The characteristically human configuration of the scene, normally with a central focus of attention, but whose authority may be relaxed to the point of a decentralized “happening,” implicitly depends on the originary subordination of the periphery to sacred central firstness. Any analysis of scenic/cultural activities must take this configuration into account, all the more when the scene takes on an anarchistic form as if in an orgiastic revolt against the originary superego. Animals hold no black masses; unlike reflexive inhibition, ontological constraint provokes perversity.
It is difficult for us to register the fact that only humans experience scenes and signs, which depend on joint shared attention, that is, on the attribution to a designated object of a transcendental status which obliges us to abandon our previous activity to attend to it. Unlike Alpha-Beta seriality, this opposition between center and periphery is known only to humans. Thus our ape cousins do not point, in the sense of the Zen master’s “look at the moon and not at my finger.”

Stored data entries
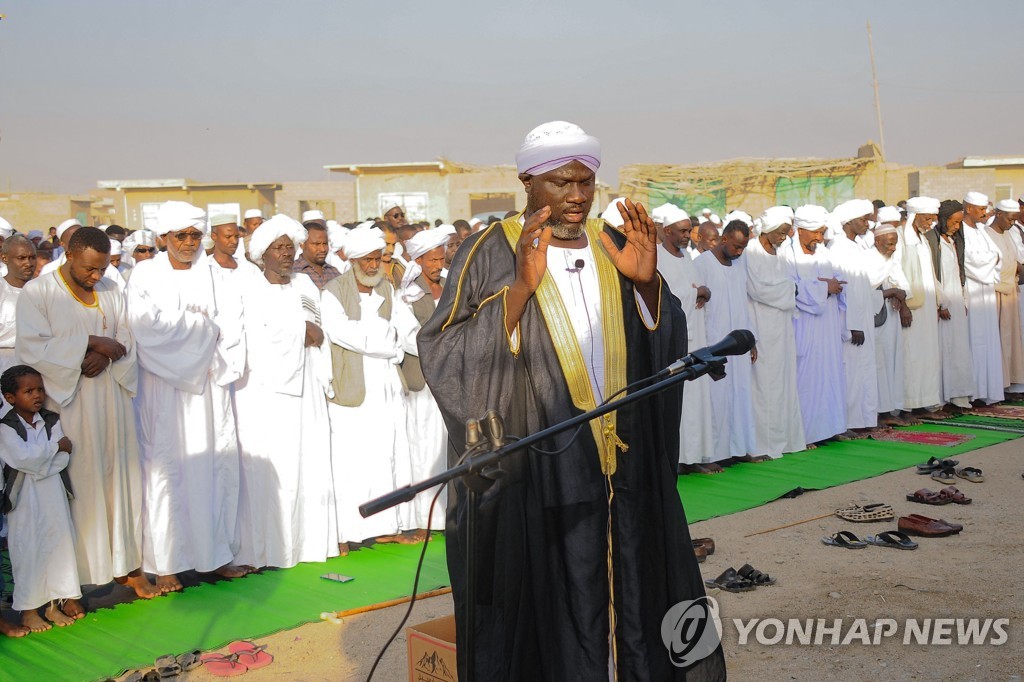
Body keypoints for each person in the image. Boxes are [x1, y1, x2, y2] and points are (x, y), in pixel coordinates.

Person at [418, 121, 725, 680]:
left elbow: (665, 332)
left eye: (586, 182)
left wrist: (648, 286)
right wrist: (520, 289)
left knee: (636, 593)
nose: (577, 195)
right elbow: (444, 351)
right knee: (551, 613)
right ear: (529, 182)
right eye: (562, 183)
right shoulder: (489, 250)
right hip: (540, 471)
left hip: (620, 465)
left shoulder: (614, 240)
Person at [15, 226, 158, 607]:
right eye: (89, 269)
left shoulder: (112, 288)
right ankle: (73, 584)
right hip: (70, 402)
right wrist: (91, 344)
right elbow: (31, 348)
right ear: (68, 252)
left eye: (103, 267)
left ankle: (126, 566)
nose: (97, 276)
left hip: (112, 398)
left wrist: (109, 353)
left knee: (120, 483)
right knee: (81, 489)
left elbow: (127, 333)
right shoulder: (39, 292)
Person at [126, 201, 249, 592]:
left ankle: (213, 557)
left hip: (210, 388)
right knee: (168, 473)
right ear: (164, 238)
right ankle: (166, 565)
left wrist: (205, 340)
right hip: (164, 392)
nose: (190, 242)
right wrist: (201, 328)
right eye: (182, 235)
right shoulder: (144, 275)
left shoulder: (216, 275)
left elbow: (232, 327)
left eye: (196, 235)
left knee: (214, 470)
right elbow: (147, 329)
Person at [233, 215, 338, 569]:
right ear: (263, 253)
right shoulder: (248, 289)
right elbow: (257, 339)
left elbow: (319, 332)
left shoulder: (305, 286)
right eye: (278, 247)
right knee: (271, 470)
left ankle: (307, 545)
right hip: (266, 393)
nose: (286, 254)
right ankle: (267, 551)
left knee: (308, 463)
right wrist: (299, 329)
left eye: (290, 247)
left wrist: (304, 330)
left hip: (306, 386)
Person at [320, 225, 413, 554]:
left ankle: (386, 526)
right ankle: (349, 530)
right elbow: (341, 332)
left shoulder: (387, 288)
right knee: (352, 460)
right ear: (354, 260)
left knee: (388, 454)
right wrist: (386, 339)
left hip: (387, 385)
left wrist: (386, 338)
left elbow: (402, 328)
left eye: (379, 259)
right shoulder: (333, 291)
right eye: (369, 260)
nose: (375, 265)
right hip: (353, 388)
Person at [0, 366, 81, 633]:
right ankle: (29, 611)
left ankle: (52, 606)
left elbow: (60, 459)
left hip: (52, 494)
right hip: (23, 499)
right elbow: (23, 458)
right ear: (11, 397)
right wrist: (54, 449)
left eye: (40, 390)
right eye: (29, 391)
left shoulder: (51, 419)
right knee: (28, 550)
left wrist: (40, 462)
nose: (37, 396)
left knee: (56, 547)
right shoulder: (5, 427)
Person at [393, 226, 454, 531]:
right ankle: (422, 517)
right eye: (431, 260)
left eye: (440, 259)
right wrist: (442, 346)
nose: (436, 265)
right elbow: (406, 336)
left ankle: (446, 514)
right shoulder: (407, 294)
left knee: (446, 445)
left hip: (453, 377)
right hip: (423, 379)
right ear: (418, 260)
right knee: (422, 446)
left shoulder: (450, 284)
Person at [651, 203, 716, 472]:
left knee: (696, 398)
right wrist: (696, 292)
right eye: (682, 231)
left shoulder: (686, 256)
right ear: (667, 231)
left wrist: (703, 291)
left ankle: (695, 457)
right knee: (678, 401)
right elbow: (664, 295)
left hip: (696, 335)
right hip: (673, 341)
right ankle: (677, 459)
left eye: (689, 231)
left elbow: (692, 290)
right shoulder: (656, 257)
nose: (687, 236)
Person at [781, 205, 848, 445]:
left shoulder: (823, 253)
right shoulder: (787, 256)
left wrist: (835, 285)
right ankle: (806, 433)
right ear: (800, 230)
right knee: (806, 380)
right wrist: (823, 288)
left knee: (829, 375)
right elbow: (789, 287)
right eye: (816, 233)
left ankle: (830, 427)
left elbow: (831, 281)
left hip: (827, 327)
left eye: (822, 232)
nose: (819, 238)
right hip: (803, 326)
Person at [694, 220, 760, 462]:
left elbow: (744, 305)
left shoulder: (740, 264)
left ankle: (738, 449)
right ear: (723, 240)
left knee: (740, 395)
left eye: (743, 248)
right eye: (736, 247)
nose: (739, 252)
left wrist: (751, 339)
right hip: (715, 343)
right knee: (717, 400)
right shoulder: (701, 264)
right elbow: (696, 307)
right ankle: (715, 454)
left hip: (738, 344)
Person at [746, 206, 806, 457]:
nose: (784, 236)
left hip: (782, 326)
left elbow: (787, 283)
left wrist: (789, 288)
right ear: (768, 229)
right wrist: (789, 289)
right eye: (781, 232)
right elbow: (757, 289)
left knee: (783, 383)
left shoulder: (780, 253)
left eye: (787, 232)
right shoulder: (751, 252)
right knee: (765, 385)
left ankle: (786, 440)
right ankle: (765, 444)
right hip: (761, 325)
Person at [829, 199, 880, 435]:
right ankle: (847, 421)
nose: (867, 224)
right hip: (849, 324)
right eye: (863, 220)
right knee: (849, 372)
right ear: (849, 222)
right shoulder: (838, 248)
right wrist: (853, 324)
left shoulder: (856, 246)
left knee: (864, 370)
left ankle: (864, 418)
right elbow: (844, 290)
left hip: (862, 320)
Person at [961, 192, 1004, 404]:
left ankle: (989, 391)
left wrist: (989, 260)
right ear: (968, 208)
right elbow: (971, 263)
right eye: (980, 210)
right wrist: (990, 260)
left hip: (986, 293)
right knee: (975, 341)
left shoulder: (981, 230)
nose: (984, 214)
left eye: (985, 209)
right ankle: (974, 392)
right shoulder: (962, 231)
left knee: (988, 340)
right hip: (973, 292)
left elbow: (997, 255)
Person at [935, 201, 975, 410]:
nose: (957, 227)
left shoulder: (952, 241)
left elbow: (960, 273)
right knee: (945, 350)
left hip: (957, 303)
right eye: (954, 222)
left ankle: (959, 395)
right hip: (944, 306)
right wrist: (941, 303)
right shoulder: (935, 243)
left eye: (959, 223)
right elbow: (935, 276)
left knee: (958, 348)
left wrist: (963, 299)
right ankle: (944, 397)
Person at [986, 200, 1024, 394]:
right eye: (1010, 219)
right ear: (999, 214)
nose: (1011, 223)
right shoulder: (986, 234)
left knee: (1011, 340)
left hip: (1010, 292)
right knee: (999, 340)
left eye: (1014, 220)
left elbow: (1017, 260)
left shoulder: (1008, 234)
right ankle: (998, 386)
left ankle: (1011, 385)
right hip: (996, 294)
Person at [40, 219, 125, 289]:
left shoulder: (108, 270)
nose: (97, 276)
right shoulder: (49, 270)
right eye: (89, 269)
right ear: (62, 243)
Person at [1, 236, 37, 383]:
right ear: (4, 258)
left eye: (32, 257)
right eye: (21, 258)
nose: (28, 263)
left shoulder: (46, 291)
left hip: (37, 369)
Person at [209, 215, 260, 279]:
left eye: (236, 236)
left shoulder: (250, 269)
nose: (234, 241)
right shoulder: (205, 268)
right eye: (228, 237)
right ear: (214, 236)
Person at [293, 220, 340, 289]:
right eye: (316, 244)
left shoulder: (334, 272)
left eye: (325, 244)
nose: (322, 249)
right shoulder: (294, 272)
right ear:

# To do
a: From the passage on the human scene and its center, extract the portion that opens with the words containing "The characteristically human" and closes with "constraint provokes perversity.", copying it word for word.
b: Extend the passage on the human scene and its center by writing what follows its final sentence.

# Numbered answers
a:
The characteristically human configuration of the scene, normally with a central focus of attention, but whose authority may be relaxed to the point of a decentralized “happening,” implicitly depends on the originary subordination of the periphery to sacred central firstness. Any analysis of scenic/cultural activities must take this configuration into account, all the more when the scene takes on an anarchistic form as if in an orgiastic revolt against the originary superego. Animals hold no black masses; unlike reflexive inhibition, ontological constraint provokes perversity.

b:
Even the most elaborate example of one-to-many animal communication, the bee dance first analyzed by Karl von Frisch, does not involve anything like a scene. The returning bee does not provide a central focus, but in dancing makes physical contact with the individuals to which it transmits the parameters (angle/direction and distance) of the pollen source it has discovered. (See https://www.youtube.com/watch?v=bFDGPgXtK-U for a detailed discussion.)
If serial and transcendental/ontological firstness are easily confused, it is because, beyond quotidian activities such as lining up for different kinds of services, the institutional use of serial firstness in elections, examinations, rating applicants for positions, etc., grants to the winners of competitions access to a higher (“transcendent”) status than those who are not elected or hired. Similarly, we stage athletic and other competitions to reaffirm the logic of ontological firstness: the first is/are pronounced not merely relatively but significantly superior, and accordingly receive medals and prizes as signs of this distinction.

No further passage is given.